- [EXTRAIT SOURCE]:
+++
Comment vérifier une information

L'esprit critique, ce n’est pas être cynique. C’est poser les bonnes questions sans chercher à confirmer ce qu’on pense déjà — autrement dit, rester neutre. “Lâche TVA”, “Radio-Canada c’est de la propagande”, “fais-toi ta propre opinion, lâche les médias traditionnels”… Ce genre de commentaire pullule sur les réseaux sociaux aujourd’hui — et honnêtement, ceux qui les publient feraient parfois mieux de se retenir.

Si vous préférez croire un post anonyme publié par un compte X (Twitter) avec un petit crochet doré que n’importe qui peut acheter, plutôt qu’un article rédigé par un média reconnu, encadré par des journalistes qui risquent leur réputation à chaque publication… c’est votre choix.

Mais personnellement, je préfère m’en remettre à des sources qui ont un historique de rigueur, de transparence — et surtout, quelque chose à perdre si elles diffusent de fausses nouvelles.
+++
- [Extractions de texte par page]:
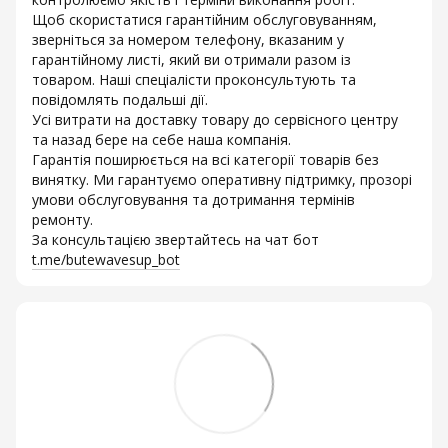
Щоб скористатися гарантійним обслуговуванням,
зверніться за номером телефону, вказаним у
гарантійному листі, який ви отримали разом із
товаром. Наші спеціалісти проконсультують та
повідомлять подальші дії.
Усі витрати на доставку товару до сервісного центру
та назад бере на себе наша компанія.
Гарантія поширюється на всі категорії товарів без
винятку. Ми гарантуємо оперативну підтримку, прозорі
умови обслуговування та дотримання термінів
ремонту.
За консультацією звертайтесь на чат бот
t.me/butewavesup_bot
+++
- [CONSIGNES DU PROBLÈME]: Reprenez, s'il vous plaît, le texte sur la vérification d'une information et poursuivez-le à partir de sa dernière phrase.

- [RÉPONSE AU PROBLÈME]:
 Je l’admets : certains médias reconnus diffusent parfois des informations trompeuses sans en subir les conséquences. Mais il est tout à fait possible de les repérer, simplement en prenant le temps de croiser les sources. Voici comment :


  1. Remonte à la source

    Avant de partager, demande-toi : D’où ça vient?

    Est-ce un média reconnu? Un communiqué officiel? Ou une capture d’écran floue d’un article qui commence par “URGENT” en majuscules rouges? Pro-tip : si tu trouve pas la source original... c'est peut-être parce qu'elle n'existe pas.

  2. Croise les infos

    Une info fiable ne vient jamais d’un seul endroit. Regarde si d’autres médias sérieux en parlent : JDM, Radio-Canada, La Presse, Le Monde, etc.


    Si c’est juste un blog louche ou une vidéo TikTok qui dit “on me censurera bientôt”… fuis. Et si personne d'autre n'en parle, c'est peut-être pas un scoop... c'est juste faux.

  3. Vérifie les images et les vidéos

    Une image, ça se sort facilement de son contexte. Une vidéo, ça se monte.


    Fais une recherche inversée avec Google Images ou TinEye. Tu risques de voir que la photo “prise hier” vient d’un article de 2014 sur un autre sujet.

  4. Utilise des outils de vérification

    Tu n’es pas obligé de tout vérifier à la main. Il existe des pros pour ça :

    Ces outils existent pour que tu puisses dormir tranquille sans croire que le G7 se réunit dans un sous-sol de pizzeria.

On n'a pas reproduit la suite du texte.